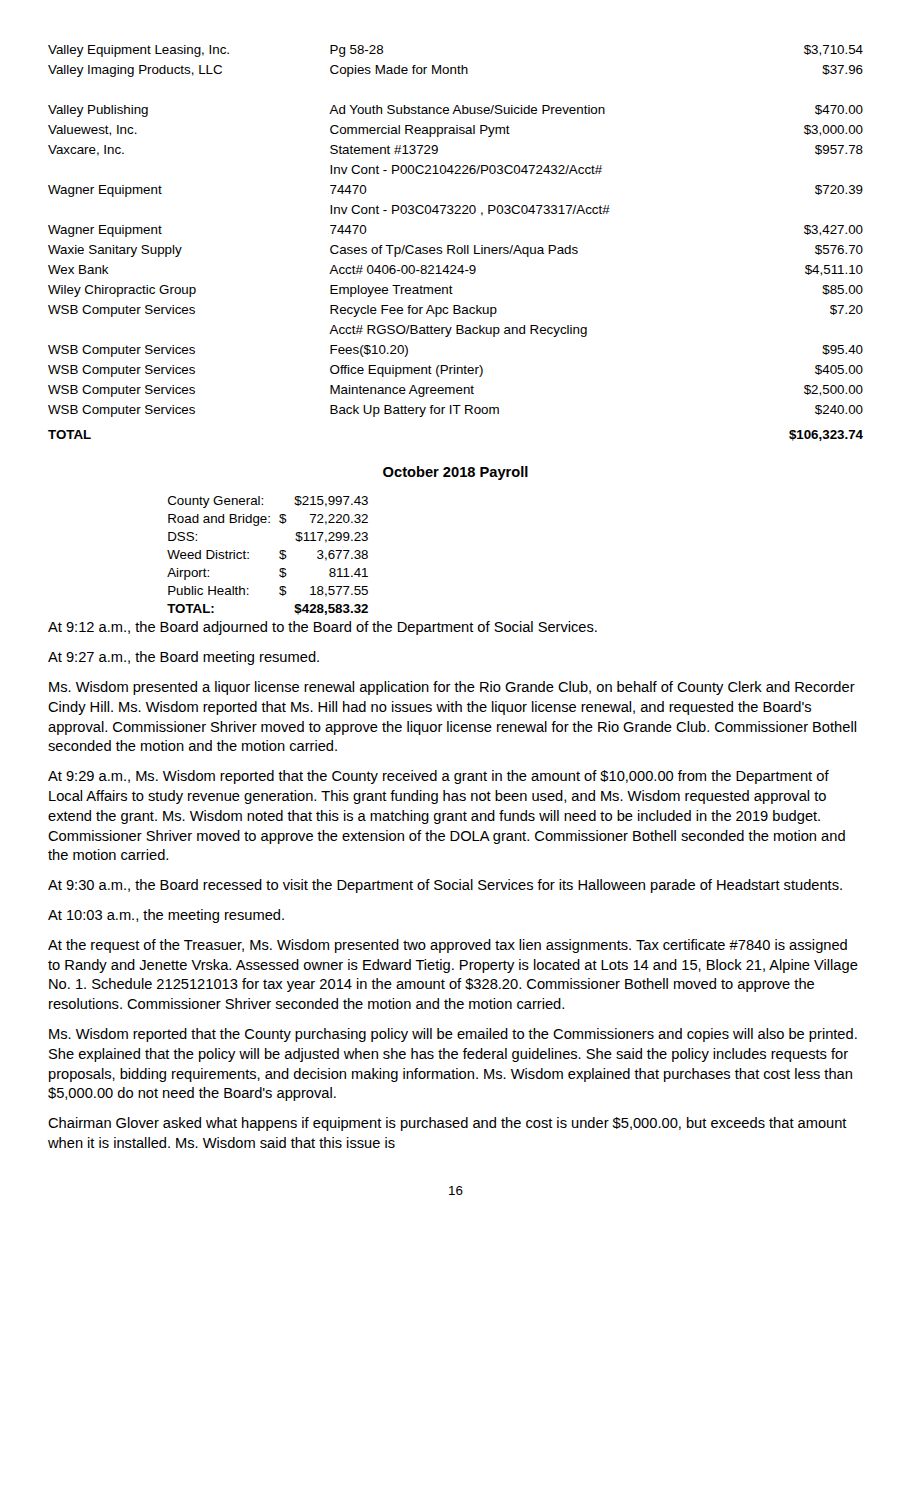| Valley Equipment Leasing, Inc. | Pg 58-28 | $3,710.54 |
| Valley Imaging Products, LLC | Copies Made for Month | $37.96 |
| Valley Publishing | Ad Youth Substance Abuse/Suicide Prevention | $470.00 |
| Valuewest, Inc. | Commercial Reappraisal Pymt | $3,000.00 |
| Vaxcare, Inc. | Statement #13729 | $957.78 |
| | Inv Cont - P00C2104226/P03C0472432/Acct# | |
| Wagner Equipment | 74470 | $720.39 |
| | Inv Cont - P03C0473220 , P03C0473317/Acct# | |
| Wagner Equipment | 74470 | $3,427.00 |
| Waxie Sanitary Supply | Cases of Tp/Cases Roll Liners/Aqua Pads | $576.70 |
| Wex Bank | Acct# 0406-00-821424-9 | $4,511.10 |
| Wiley Chiropractic Group | Employee Treatment | $85.00 |
| WSB Computer Services | Recycle Fee for Apc Backup | $7.20 |
| | Acct# RGSO/Battery Backup and Recycling | |
| WSB Computer Services | Fees($10.20) | $95.40 |
| WSB Computer Services | Office Equipment (Printer) | $405.00 |
| WSB Computer Services | Maintenance Agreement | $2,500.00 |
| WSB Computer Services | Back Up Battery for IT Room | $240.00 |
| TOTAL | | $106,323.74 |
October 2018 Payroll
| County General: | | $215,997.43 |
| Road and Bridge: | $ | 72,220.32 |
| DSS: | | $117,299.23 |
| Weed District: | $ | 3,677.38 |
| Airport: | $ | 811.41 |
| Public Health: | $ | 18,577.55 |
| TOTAL: | | $428,583.32 |
At 9:12 a.m., the Board adjourned to the Board of the Department of Social Services.
At 9:27 a.m., the Board meeting resumed.
Ms. Wisdom presented a liquor license renewal application for the Rio Grande Club, on behalf of County Clerk and Recorder Cindy Hill. Ms. Wisdom reported that Ms. Hill had no issues with the liquor license renewal, and requested the Board's approval. Commissioner Shriver moved to approve the liquor license renewal for the Rio Grande Club. Commissioner Bothell seconded the motion and the motion carried.
At 9:29 a.m., Ms. Wisdom reported that the County received a grant in the amount of $10,000.00 from the Department of Local Affairs to study revenue generation. This grant funding has not been used, and Ms. Wisdom requested approval to extend the grant. Ms. Wisdom noted that this is a matching grant and funds will need to be included in the 2019 budget. Commissioner Shriver moved to approve the extension of the DOLA grant. Commissioner Bothell seconded the motion and the motion carried.
At 9:30 a.m., the Board recessed to visit the Department of Social Services for its Halloween parade of Headstart students.
At 10:03 a.m., the meeting resumed.
At the request of the Treasuer, Ms. Wisdom presented two approved tax lien assignments. Tax certificate #7840 is assigned to Randy and Jenette Vrska. Assessed owner is Edward Tietig. Property is located at Lots 14 and 15, Block 21, Alpine Village No. 1. Schedule 2125121013 for tax year 2014 in the amount of $328.20. Commissioner Bothell moved to approve the resolutions. Commissioner Shriver seconded the motion and the motion carried.
Ms. Wisdom reported that the County purchasing policy will be emailed to the Commissioners and copies will also be printed. She explained that the policy will be adjusted when she has the federal guidelines. She said the policy includes requests for proposals, bidding requirements, and decision making information. Ms. Wisdom explained that purchases that cost less than $5,000.00 do not need the Board's approval.
Chairman Glover asked what happens if equipment is purchased and the cost is under $5,000.00, but exceeds that amount when it is installed. Ms. Wisdom said that this issue is
16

**Task requirements**
Given the records above, return exactly the lines starting at the line containing "Fees($10.20) | $95.40 |" and ending at the line containing "Ms. Wisdom presented a", including both.

**Task output**
| WSB Computer Services | Fees($10.20) | $95.40 |
| WSB Computer Services | Office Equipment (Printer) | $405.00 |
| WSB Computer Services | Maintenance Agreement | $2,500.00 |
| WSB Computer Services | Back Up Battery for IT Room | $240.00 |
| TOTAL | | $106,323.74 |
October 2018 Payroll
| County General: | | $215,997.43 |
| Road and Bridge: | $ | 72,220.32 |
| DSS: | | $117,299.23 |
| Weed District: | $ | 3,677.38 |
| Airport: | $ | 811.41 |
| Public Health: | $ | 18,577.55 |
| TOTAL: | | $428,583.32 |
At 9:12 a.m., the Board adjourned to the Board of the Department of Social Services.
At 9:27 a.m., the Board meeting resumed.
Ms. Wisdom presented a liquor license renewal application for the Rio Grande Club, on behalf of County Clerk and Recorder Cindy Hill. Ms. Wisdom reported that Ms. Hill had no issues with the liquor license renewal, and requested the Board's approval. Commissioner Shriver moved to approve the liquor license renewal for the Rio Grande Club. Commissioner Bothell seconded the motion and the motion carried.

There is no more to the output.